Transmissão da obra de Fílon e seu legado.


Há mistério sobre os meios pelos quais a obra de Fílon sobreviveu ou foi transmitida. A comunidade judaica egípcia rebelou-se entre 115-117 d.C. A catástrofe que se seguiu destruiu séculos de prosperidade. Grande parte da literatura conhecida dos judeus egípcios desapareceu nesse período.

É certo, no entanto, que seus textos foram diligentemente copiados em períodos posteriores, principalmente em círculos cristãos.

Fílon foi citado e parafraseado pelo pensador cristão Clemente de Alexandria (c 150 d.C.- c.250 d.C.) que nele encontrou alguns elementos para sustentar uma associação entre Logos e Cristo. Tal movimento ecoou também em Justino Mártir, no século II. O filósofo cristão Orígenes (184 d.C.- 253 d.C.), de inspiração platônica, igualmente citou e valorizou Fílon.

Mas o primeiro grande interlocutor entre Fílon e o mundo cristão foi, provavelmente, o historiador Eusébio de Cesaréia (260/265 d.C.-339/340 d.C.). Eusébio considerou Fílon uma importante conexão entre um prévio pensamento helenístico judeu de Alexandria e o universo cristão egípcio. A sua presença em Eusébio atesta, principalmente, a relevância da Biblioteca de Cesaréia como um dos centros mais relevantes de depósito dos textos de Fílon, nos primeiros séculos da era comum. Nesse centro cultural seus textos foram reunidos, copiados e preservados.

A tradição rabínica posterior aos eventos do primeiro século da era cristã fez descer sobre Fílon um silêncio absoluto. Há muita discussão sobre as razões para isso. Talvez o desconhecimento, entre rabinos do período intertestamentário, da produção helenística egípcia tenha sido o principal fator.

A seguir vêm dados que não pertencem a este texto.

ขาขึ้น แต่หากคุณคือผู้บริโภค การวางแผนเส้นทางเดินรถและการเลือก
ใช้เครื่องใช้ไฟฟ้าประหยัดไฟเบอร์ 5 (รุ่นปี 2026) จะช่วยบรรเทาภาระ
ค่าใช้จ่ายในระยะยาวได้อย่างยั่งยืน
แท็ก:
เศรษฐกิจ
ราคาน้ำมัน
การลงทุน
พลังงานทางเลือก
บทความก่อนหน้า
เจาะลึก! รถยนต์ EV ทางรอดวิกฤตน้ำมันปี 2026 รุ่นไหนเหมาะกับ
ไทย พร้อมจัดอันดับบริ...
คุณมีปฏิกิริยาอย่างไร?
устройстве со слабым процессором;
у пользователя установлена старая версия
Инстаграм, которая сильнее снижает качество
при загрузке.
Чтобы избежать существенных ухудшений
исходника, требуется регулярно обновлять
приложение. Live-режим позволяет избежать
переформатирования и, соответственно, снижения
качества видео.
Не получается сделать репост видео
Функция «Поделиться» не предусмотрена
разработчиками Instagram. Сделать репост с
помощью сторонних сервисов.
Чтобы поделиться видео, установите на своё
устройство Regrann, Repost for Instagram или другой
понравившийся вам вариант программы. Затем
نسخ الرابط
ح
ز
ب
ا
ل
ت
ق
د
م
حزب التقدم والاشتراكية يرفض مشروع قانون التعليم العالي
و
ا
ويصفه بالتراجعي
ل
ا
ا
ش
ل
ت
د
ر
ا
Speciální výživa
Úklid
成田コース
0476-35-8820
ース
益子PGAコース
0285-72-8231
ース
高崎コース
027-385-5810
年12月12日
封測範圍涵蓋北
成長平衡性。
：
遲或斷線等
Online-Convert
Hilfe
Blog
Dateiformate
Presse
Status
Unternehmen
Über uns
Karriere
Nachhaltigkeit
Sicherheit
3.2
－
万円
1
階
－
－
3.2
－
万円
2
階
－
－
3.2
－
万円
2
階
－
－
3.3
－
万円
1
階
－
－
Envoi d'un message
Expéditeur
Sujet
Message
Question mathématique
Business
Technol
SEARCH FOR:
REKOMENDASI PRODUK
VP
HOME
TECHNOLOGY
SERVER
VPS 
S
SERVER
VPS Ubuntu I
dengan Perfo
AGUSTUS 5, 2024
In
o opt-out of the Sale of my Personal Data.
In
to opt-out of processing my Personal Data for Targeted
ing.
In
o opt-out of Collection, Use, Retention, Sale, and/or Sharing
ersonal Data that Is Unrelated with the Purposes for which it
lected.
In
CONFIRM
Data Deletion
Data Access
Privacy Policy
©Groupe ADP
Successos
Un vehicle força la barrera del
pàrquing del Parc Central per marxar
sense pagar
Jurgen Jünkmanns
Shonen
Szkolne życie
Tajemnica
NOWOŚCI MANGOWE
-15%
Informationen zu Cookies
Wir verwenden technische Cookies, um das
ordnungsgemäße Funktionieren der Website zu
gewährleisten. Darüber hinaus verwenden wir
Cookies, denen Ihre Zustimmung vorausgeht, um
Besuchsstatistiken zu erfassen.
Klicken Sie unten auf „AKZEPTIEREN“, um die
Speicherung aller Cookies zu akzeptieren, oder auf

É possível, também, que a proximidade posterior de Fílon ao pensamento cristão o tenha apartado natural das preocupações intelectuais rabínicas. Ou, na verdade, toda a reticência rabínica à tradição da Septuaginta tenha servido de razão para um afastamento intelectual definitivo.

No entanto, embora igualmente exista uma profunda reserva dos rabinos quanto à Filosofia grega, textos judaicos medievais e renascentistas continuarão registrando a lenda de que Aristóteles se converteu ao judaísmo, ou, mais extraordinário ainda, que Aristóteles era judeu, da tribo de Benjamim.

Entre os rabinos, assim, a ideia de que existiam vínculos maiores entre o pensamento judaico e a tradição filosófica ocidental continuou presente.

* * *

Não se pode deixar de considerar que Fílon representou uma pioneira tentativa consistente em esclarecer a mensagem bíblica, da qual o povo judeu é portador, para os gentios. Fílon o fez entendendo que na literatura judaica estava presente uma mensagem universal, traduzível na filosofia grega.

Tal procedimento era possível porque nos conceitos filosóficos helenísticos estava contida a presença onipresente de Deus, que toda lógica humana podia alcançar. Porque, como explicou:

“Moisés nos ensinou cinco coisas que são as mais simples e melhores de todas: primeiro, que a divindade É e tem sido desde a eternidade (…) segundo, que Deus é Um (…) terceiro, que o mundo teve um início (…) quarto, que o mundo também é um, assim como seu construtor, que fez este mundo Ele mesmo em sua singularidade, utilizando para a criação todo material que existe (…) quinto, que Deus exerce providência na condução do mundo” (Opif: 170-171)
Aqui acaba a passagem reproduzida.